It’s important to get kids interested in money and how it works from a young age, as any preparation you can give them will be very useful as they get older.
As we all (unless you’re the Queen) have to handle money and pay for things like rent, mortgages, bills etc. eventually, early exposure to cash and how banking works can set your children in good stead for the future, and help to prevent them getting in trouble or making poor decisions due to ignorance.
Here’s our Children’s Guide to Banks which should get kids started with the basics of money, banking and saving.
Part 1: The Basics of Money
Whenever anyone buys anything, they need enough money to pay for it. This is true for everything from buying a chocolate bar from the shop to buying something bigger like a house or a car. Things can be paid for with cash (coins and notes) or by bank card - where money is taken from a bank account and paid straight to the right place.
This is done by computers and it means the money doesn’t have to be taken out of the bank first. Many people do this because it’s easier and because it’s safer. Carrying a lot of cash around with you is not always a good idea, as it could be lost or stolen. This is why people keep their money in the bank.
Money is a fact of life, but it doesn’t just appear out of nowhere. Money has to be earned, which means people have to work for a wage. A wage is what you are paid by a person or a company that you work for when you become an adult. There are thousands of different jobs out there, which means there is something for everyone.
If you are good at climbing ladders and being brave, then you may like to be a fire fighter. If you like caring for others then looking after old or sick people could be a good job for you. You could be a shop keeper, a writer, an astronaut, an actor…all jobs will pay you something, but some pay more than others.
The wages people get for doing jobs is used to pay for housing, food and bills. Any left over money can be spent on things like going to the cinema or going out for a meal. Keeping money in a bank is one of the safest places you can put it.
Part 2: Banks and What They Do
Banks keep money safe. You can open a bank account for free and pay your money into it. Only the person who owns the bank account can take money out. This can be done with a bank card at a cash machine or over the counter at the bank. You can also use a bank card to pay for things in shops and online.
Banks can also help when you need more money than you have. They may lend you money to buy something big, like a house or a car, and you’ll be expected to pay the money back in small amounts over time. Interest will be added, which means you end up paying back a little more than you borrowed in the first place. This is a payment to the bank for their help. Sometimes the banks will be strict about lending money and may not always agree to do this.
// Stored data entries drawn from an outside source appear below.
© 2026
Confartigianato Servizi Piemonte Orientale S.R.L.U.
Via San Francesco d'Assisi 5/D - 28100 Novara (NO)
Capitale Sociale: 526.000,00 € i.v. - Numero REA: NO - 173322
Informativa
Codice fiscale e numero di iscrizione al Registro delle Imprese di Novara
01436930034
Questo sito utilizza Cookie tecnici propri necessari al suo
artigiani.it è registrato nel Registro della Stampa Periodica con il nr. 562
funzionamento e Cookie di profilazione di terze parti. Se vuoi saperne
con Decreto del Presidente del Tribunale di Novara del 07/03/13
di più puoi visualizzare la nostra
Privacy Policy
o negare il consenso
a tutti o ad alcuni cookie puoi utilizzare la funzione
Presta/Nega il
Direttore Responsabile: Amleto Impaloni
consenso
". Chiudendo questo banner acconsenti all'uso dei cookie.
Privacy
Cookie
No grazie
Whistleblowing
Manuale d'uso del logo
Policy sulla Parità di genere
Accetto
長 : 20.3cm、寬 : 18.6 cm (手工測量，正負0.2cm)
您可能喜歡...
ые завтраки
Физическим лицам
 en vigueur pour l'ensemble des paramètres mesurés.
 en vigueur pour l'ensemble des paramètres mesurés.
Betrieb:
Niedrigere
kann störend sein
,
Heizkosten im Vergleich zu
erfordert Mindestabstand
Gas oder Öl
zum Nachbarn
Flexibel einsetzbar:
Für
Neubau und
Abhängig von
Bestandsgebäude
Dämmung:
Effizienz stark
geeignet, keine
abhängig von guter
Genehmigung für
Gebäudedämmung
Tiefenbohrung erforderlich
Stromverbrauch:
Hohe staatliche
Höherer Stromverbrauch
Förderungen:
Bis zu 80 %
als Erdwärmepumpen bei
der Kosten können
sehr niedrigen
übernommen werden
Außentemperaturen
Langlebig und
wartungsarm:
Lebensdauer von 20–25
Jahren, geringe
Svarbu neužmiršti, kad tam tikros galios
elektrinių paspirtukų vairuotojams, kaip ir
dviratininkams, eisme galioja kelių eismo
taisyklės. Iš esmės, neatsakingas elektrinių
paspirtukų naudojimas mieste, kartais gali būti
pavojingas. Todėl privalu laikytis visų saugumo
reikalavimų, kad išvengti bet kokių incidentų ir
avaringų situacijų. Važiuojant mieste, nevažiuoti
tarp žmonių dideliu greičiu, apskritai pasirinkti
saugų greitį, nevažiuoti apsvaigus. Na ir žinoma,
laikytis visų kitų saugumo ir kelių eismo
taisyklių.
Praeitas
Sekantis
There are many other money lenders who can help – you don’t always have to ask your bank.
Of course, you don’t have to borrow money from the bank if you don’t need or want to. If you make more money than you need, then you can put this into a different type of account called a savings account. This type of account is made for putting money away and leaving it there to grow. A bank will pay interest (a little bit of extra money) to you if you keep your savings in their bank for a long time.
This is how savings grow, meaning you end up with more money in the end. When you borrow money, you have to pay the interest. When you save, the interest is paid to you.
Part 3: Some Banking Words and What They Mean
Your bank account really only exists on a computer, but it means you get a special private part of the bank all to yourself. This is where you keep your money. You can have as many bank accounts as you like, although many people only use two – a current account for paying in wages and taking spending money out of, and a savings account to put away extra cash for the future.
When you borrow money, you’ll have to pay a little more back than you borrowed. This is how banks make money and is called interest. You can also earn interest on money you put away as savings. This is where the bank pays you some money for keeping your money with them.
A loan is money that your bank or other business lends to you. The amount of money you can borrow will probably start off small, but after showing that you can pay back money properly you may be allowed to borrow more in the future.
ATM stands for Automated Teller Machine. These are the machines you see in the side of walls at banks or on the street. You put in your bank card, type in your PIN (four numbers which make up your secret password) and you can get cash out of your bank account. You can do this even when the ATM is in a different bank.
A withdrawal is when you take money out of your account. A deposit is when money is put into your account.
A bank statement is a list of all the withdrawals and deposits that have happened to your bank account. Statements usually cover 1 month. It’s useful to check your statement to make sure money is going in and out of your account as it should.